:: Page excerpt ::
★ ★ ★ ★ ★ ★ ★

If you opt in, remember that you want to present your best self in video form. Do a mirror check–should you powder your face? Brush your hair? Change to a shirt without a coffee stain? Do you have something in your teeth? No need to be uptight about it, but don’t be slovenly either.

Also, think through what you want to say. Practice a few times. If you need to, practice in front of a mirror. You want to be natural, not stilted in your response. By rehearsing, you allow yourself to get more comfortable, thus enabling you to come across the way you want.

Prompt Poll

Another option is the Prompt Poll. In this option, you choose a prompt, then give three responses for potential matches to choose from.

For instance, you choose a prompt such as, Let’s break the ice by…”

Then you write three possible responses for potential matches to choose from, such as…

  • Option 1: singing karaoke
  • Option 2: speaking in an accent
  • Option 3: randomly breaking out in dance moves.

They can be a bit silly, but if a prompt speaks to you, and you’re feeling creative, then go for it!

Voice Prompt

Another prompt option is the Voice Prompt. This option offers potential matches more dimensionality than the written prompt, but less than the Video Prompt. They can’t see you moving in space, but it allows them to hear you vocal tonal qualities.

Voice Prompt examples:

  • A boundary of mine is…
  • Biggest risk I’ve ever taken…
  • A random fact I love is...

If you opt for this, much like the video prompt, it’s a good idea to rehearse your response a few times to get comfortable. Be yourself, making sure to keep your tone warm, open, and unhurried. Ensure the Voice Prompt works for you, not against you, if you choose it.

Identity

This part of a profile is where you identify your pronouns, gender, and sexuality.

My Virtues

Virtues may be a questionable term for the content, but this section of a profile is where you list your work, job title, education, religious beliefs, dating intentions, relationship type, etc.

My Vitals

This part of a profile is where you share your name, age, height, ethnicity, children, etc.

My Vices

This section is where you reveal whether or not you’re a lush, smoke, use marijuana, or are a drug addict. If you have other vices, apparently you’re not expected to come clean about them on your profile.

Feeds

There are three different feeds on the Hinge platform: Discover, Standouts, and Likes You.

Discover

The Discover feed is marked by an H symbol on the app. This is where you can browse profiles, and, if you find someone you’re interested in, like some part of their profile.

Standouts

The Standout feed is marked by a * symbol on the app. This feed has ten profiles that rotate daily. Each profile features a particular prompt/response that Hinge selected based on your preferences.

★ ★ ★ ★ ★ ★ ★

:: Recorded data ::
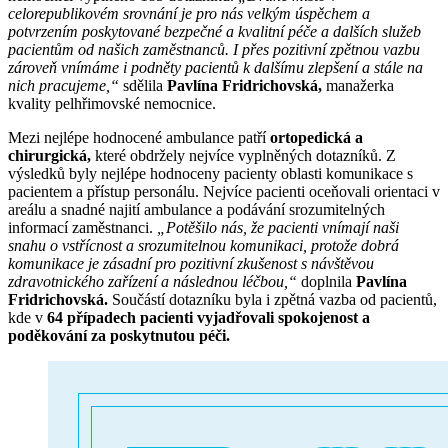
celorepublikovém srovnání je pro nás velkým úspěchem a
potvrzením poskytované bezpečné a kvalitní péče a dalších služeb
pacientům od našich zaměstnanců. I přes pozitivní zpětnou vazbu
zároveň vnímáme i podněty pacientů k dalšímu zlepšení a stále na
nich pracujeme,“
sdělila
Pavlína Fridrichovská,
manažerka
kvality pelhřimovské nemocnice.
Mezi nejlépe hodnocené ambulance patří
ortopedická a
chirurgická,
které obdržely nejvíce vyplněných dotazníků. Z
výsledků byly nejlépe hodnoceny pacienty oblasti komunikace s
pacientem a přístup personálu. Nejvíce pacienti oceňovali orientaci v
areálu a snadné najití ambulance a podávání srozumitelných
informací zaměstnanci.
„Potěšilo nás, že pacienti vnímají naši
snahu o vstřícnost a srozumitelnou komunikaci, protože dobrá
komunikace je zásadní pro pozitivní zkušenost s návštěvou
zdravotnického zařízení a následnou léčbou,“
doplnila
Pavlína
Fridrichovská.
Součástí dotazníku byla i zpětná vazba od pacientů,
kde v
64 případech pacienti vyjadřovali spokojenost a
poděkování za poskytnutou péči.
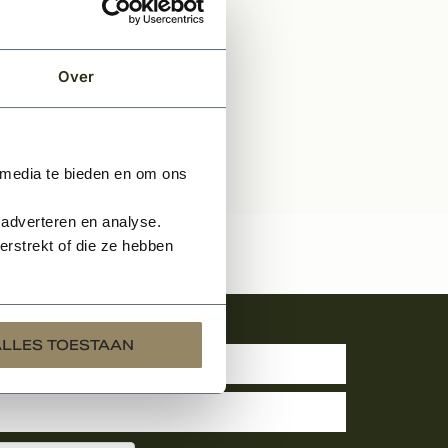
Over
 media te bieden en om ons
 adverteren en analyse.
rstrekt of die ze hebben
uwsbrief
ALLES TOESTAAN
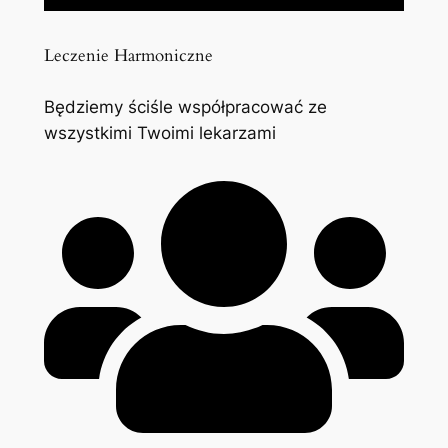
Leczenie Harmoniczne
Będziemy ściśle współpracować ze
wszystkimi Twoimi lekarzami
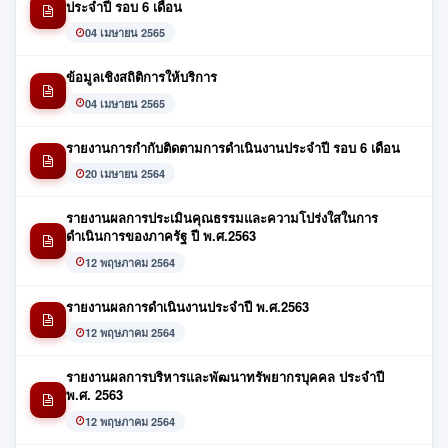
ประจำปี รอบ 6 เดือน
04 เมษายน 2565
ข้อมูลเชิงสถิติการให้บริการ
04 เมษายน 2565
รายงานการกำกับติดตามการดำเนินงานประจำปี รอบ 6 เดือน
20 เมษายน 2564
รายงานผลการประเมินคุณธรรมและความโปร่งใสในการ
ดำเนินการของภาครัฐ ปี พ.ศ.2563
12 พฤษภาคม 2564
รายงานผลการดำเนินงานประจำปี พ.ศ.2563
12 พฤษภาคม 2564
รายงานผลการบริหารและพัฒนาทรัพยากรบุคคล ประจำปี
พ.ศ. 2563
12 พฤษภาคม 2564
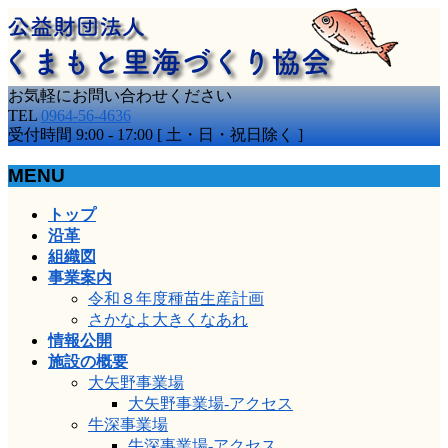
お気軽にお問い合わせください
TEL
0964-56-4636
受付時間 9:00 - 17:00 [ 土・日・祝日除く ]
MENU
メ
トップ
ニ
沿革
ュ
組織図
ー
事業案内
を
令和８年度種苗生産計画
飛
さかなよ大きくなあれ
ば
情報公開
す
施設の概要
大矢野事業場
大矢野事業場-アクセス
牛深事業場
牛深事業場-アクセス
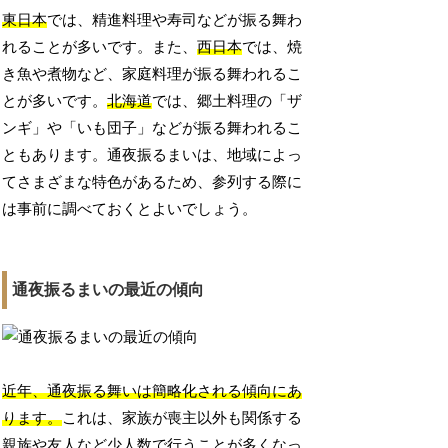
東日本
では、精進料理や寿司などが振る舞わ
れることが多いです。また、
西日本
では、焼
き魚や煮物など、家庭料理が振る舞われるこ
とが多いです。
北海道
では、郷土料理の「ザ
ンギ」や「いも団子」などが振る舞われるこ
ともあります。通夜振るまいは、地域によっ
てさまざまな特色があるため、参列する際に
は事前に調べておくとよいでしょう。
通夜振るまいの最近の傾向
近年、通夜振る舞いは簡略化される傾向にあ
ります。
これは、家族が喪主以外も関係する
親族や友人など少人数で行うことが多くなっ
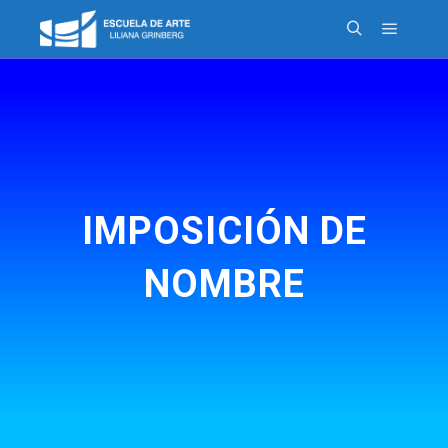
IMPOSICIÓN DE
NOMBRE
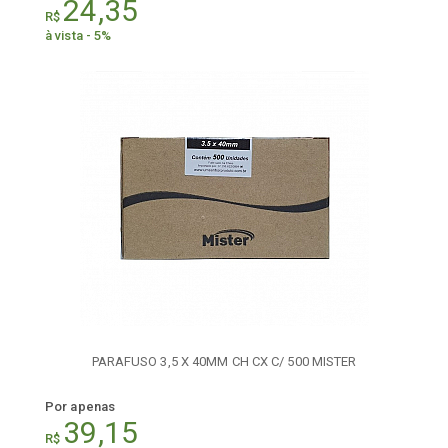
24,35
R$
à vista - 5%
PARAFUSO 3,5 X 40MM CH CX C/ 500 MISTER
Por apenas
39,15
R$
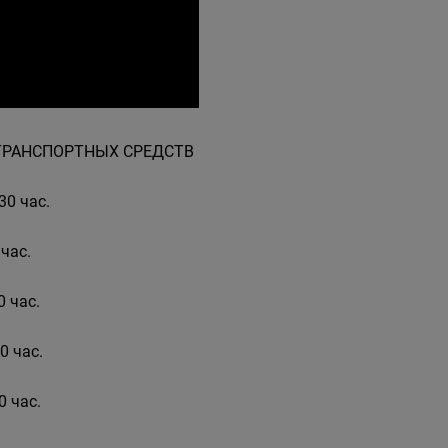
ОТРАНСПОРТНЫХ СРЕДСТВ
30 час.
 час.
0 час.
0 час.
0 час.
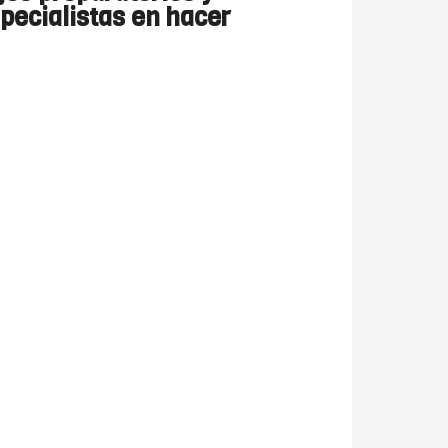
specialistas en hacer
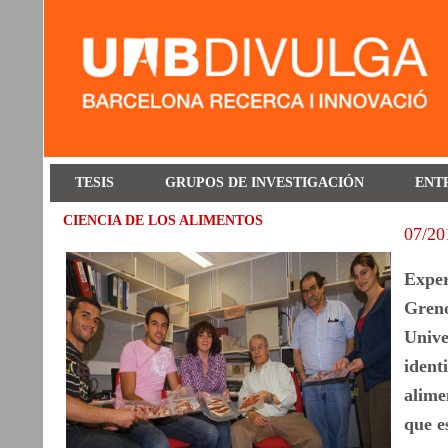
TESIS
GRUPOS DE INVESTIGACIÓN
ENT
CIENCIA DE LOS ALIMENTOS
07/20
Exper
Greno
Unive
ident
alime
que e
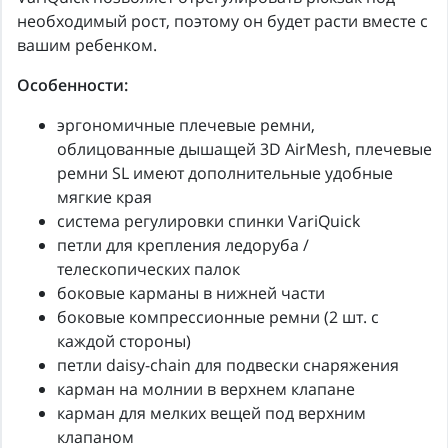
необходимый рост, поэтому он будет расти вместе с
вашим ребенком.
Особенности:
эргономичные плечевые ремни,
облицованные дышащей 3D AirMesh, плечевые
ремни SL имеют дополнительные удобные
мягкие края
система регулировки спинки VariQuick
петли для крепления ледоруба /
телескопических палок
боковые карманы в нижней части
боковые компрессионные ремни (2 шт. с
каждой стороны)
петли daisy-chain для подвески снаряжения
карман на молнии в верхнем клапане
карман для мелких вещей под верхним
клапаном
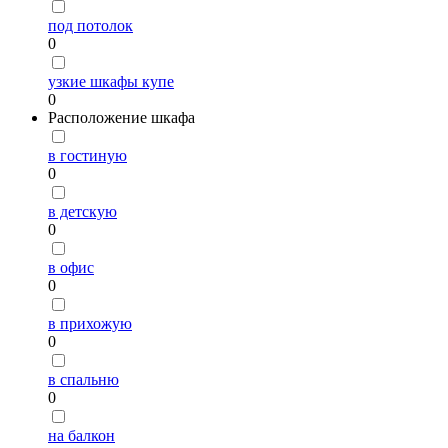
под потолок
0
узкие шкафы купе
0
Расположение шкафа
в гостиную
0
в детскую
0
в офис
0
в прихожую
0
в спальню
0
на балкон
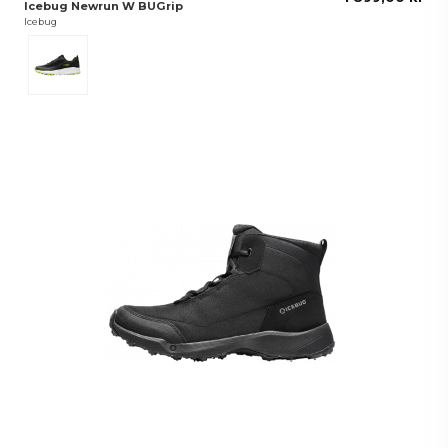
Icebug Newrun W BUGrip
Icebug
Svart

★ ★ ★ ★ ★ ★ ★

:: Exercise directions ::
Return the stretch of the Hinge profile guide from "They can be" through "vocal tonal qualities.", copied word for word.

:: Output of the exercise ::
They can be a bit silly, but if a prompt speaks to you, and you’re feeling creative, then go for it!

Voice Prompt

Another prompt option is the Voice Prompt. This option offers potential matches more dimensionality than the written prompt, but less than the Video Prompt. They can’t see you moving in space, but it allows them to hear you vocal tonal qualities.